STUDY QUESTIONS =
A: In the conference talk notes, list every existing JVM language that the first talk measures against the criteria for the next big JVM language.
B: From the conference talk notes, set down word for word the stretch from "Entertaining talks with" through "big JVM language.".

EXCERPTED PASSAGE =
Next big JVM language (Stephen Colebourne)

Wow, what a fast, enjoying ride. Starting with what is the definition of a big language, what are big languages, where does Java come from, what got Java right, what got it wrong. From the lessons learned, a set of feature were extracted which should be avoided. In Java, new features has been compromised by exisiting features. So, for the core Java languages only small, evolutionary changes are possible. For the next NBJL, a balanced mixture of functional and OO features is needed. It will have a static, non-excessive type system. And other features, learned from the experiences with Java gained over the last decade. Finally Stephan compared the existing JVM languages out there and checked out whether they match the criterias setup. Clojure is not the NBJL since its too foreign to Java. Groovy neither, because its dynamic. It’s a good complement to Java but not a replacement. Final, the smack down came to Scala versus Fantom. Scala is a big jump from Java, whereas Fatom is a smaller step. So, the result is, that Scala is too complex with chances to become a write-only language. Fantom is closer to the NBJL, but the type system is not complex enough (e.g. no generics). Since neither Clojure, Groovy, Scala or Fantom meet all criteria, Stephan suggest to consider a new Java, giving up backwards compatibility. Maybe this could be JDK 9 ?

Entertaining talks with good arguments, but of course biased. A set of good and viable criterias has been presented which a new language needs to be measured against before it can become the next big JVM language.

Introduction to Cassandra (Jonathan Ellis)

Cassandra is a distributed, scalable database without a single point of failure. It combines the replication model from Dynamo (Amazon) and data model from Bigtable (Google). Cassandra’s focus is scaling and performance. It uses a Log-Structured Merge-Tree to avoid random IO on rows. There are various degrees of tuneable consistency levels. You don’t have to deal with stale data, if you don’t what to. Cassandra is fully monitorable via JMX. Since all column names are stored along with each name, schema changes can easily be performed. Dynamic column names can be used to do sophisticated queries (e.g. using column names as foreign keys, materialized queries). With so called SuperColumns (columns containing other columns), full denormalization is realized. Then he lost me ;-/

Quite complex stuff, quite a change of mindset is required to get the switched. It seems, that MonoDB has a smoother migration experience than Cassandra for someon coming from a RDBMS background. But there seems to be some highlevel API on the horizon (e.g. an JPA implementation) which might hide the complexity.

Spring 3.1 (Jürgen Höller)

The talks starts with a recapitulation of Spring 3.0 themes. Annotations everywhere: With the enhanced stereotype model, it is possible to combine multiple annotations into a single on by creating a custom annotation which itself is annotated with the Spring annotations it should represent. Expressions are available in component annotations, too which are especially useful with the @Value annotation. The declarative model validation allows for powerful validation via annotations. With @Scheduled methods can be marked with a cron expression.

Themes coming in 3.1 are:

  • Enviroment profiles for beans
  • Java based application configuration
  • Cache abstraction
  • Conversation management
  • Servlet 3.0, JSF 2.0, Groovy

All in all, nothing spectacular but a solid progress. The talk itself was a bit dry and anything but a firework. I appreciate Juergen’s technical style, though.

Java Persistence 2.0 (Linda DeMichiel)

This talk covered the differences between the 1.0 and 2.0 releases of JPA.

SUPPLIED DATA =
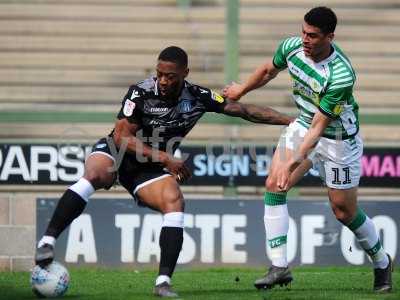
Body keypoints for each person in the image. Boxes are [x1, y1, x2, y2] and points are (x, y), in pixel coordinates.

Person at [35, 46, 293, 298]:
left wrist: (293, 122)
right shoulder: (140, 92)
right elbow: (123, 136)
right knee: (95, 174)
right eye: (160, 73)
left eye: (170, 76)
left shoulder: (197, 96)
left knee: (174, 200)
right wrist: (165, 158)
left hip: (147, 169)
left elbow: (245, 111)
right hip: (118, 152)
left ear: (185, 73)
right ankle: (47, 243)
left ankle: (163, 282)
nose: (163, 80)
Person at [223, 6, 393, 293]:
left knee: (343, 211)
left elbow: (320, 126)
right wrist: (241, 90)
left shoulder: (341, 75)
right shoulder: (292, 47)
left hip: (338, 139)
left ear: (330, 37)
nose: (305, 39)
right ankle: (279, 266)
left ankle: (381, 260)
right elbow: (267, 70)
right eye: (303, 32)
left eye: (313, 36)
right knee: (275, 184)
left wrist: (294, 161)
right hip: (303, 123)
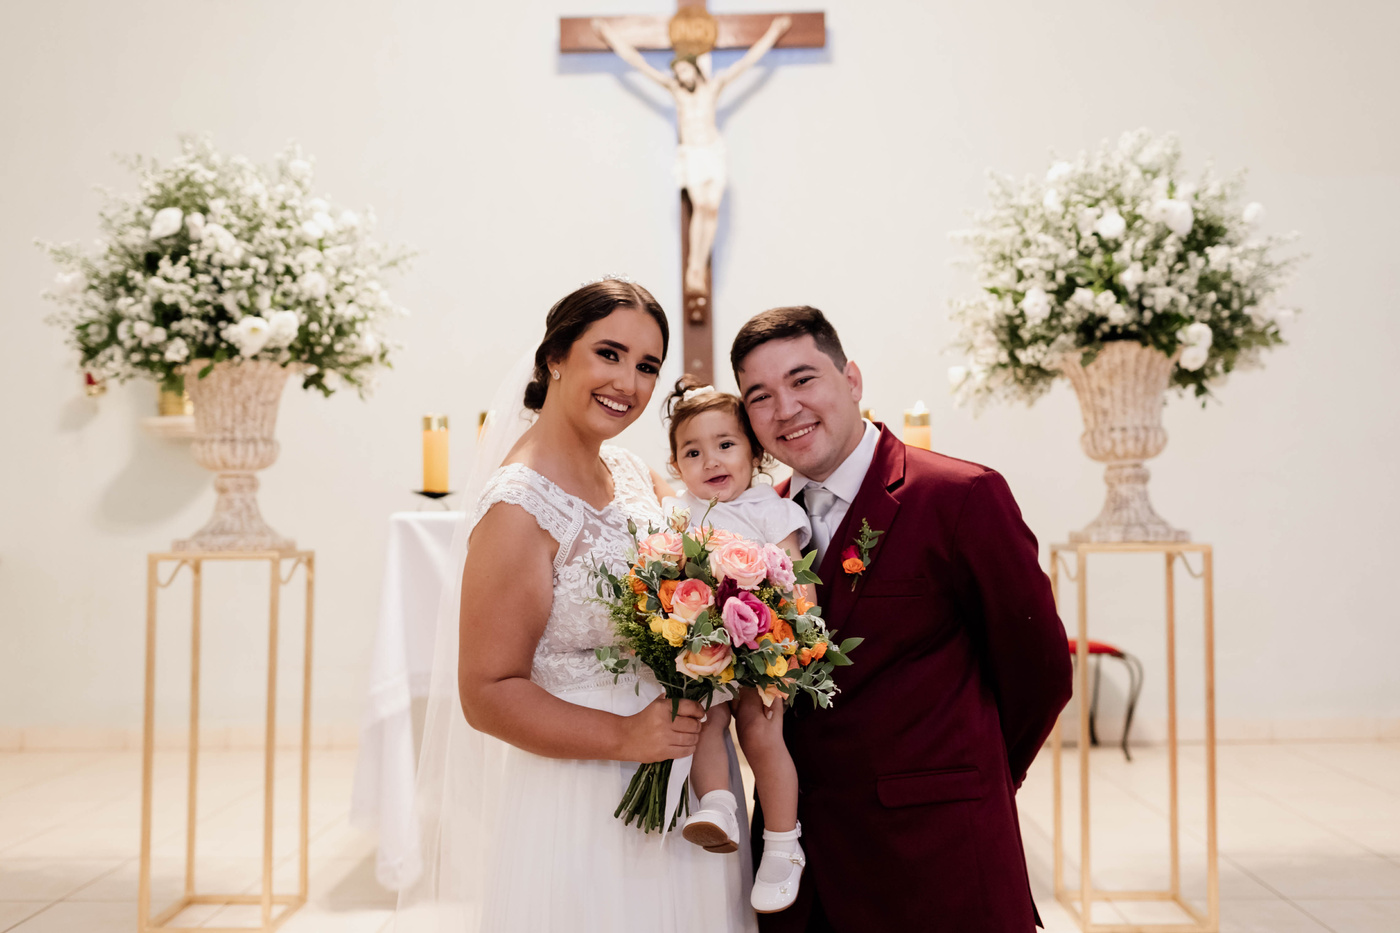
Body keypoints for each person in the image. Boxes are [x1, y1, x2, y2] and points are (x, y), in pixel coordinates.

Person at [397, 278, 755, 933]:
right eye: (609, 354)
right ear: (555, 357)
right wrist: (627, 736)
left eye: (647, 365)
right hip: (587, 793)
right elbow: (486, 693)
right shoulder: (518, 507)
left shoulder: (631, 471)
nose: (628, 382)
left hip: (686, 774)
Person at [730, 305, 1074, 932]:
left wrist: (967, 782)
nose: (786, 409)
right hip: (804, 874)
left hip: (936, 854)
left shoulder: (960, 496)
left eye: (803, 379)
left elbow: (1041, 672)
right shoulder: (750, 527)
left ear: (851, 379)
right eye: (760, 396)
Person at [657, 376, 813, 914]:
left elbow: (797, 581)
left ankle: (783, 845)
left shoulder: (769, 508)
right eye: (692, 452)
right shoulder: (678, 512)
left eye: (725, 444)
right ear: (676, 465)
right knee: (701, 720)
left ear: (754, 452)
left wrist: (795, 645)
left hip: (766, 644)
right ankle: (719, 805)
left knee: (760, 732)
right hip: (704, 643)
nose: (711, 460)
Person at [592, 16, 792, 300]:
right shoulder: (676, 92)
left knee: (712, 209)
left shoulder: (714, 87)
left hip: (712, 151)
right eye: (679, 72)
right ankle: (694, 267)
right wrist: (609, 35)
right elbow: (638, 63)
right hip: (693, 154)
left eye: (685, 70)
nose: (682, 76)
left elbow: (747, 62)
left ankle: (699, 263)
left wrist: (773, 31)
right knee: (700, 206)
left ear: (695, 68)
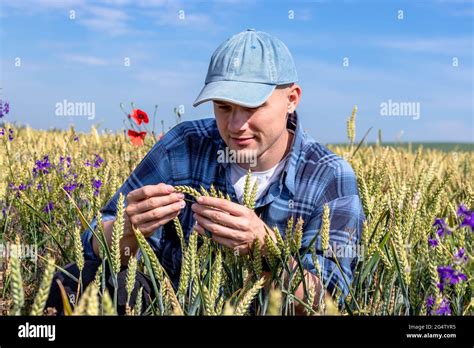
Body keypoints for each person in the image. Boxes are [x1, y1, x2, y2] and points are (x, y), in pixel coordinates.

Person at [46, 29, 365, 315]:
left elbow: (326, 304)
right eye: (224, 107)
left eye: (252, 107)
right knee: (76, 280)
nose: (237, 125)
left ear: (291, 99)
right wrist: (127, 229)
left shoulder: (330, 178)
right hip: (173, 307)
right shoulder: (184, 146)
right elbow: (91, 245)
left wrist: (267, 249)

ANSWERS BY TASK =
A: Clojure, Groovy, Scala, Fantom

B:
Entertaining talks with good arguments, but of course biased. A set of good and viable criterias has been presented which a new language needs to be measured against before it can become the next big JVM language.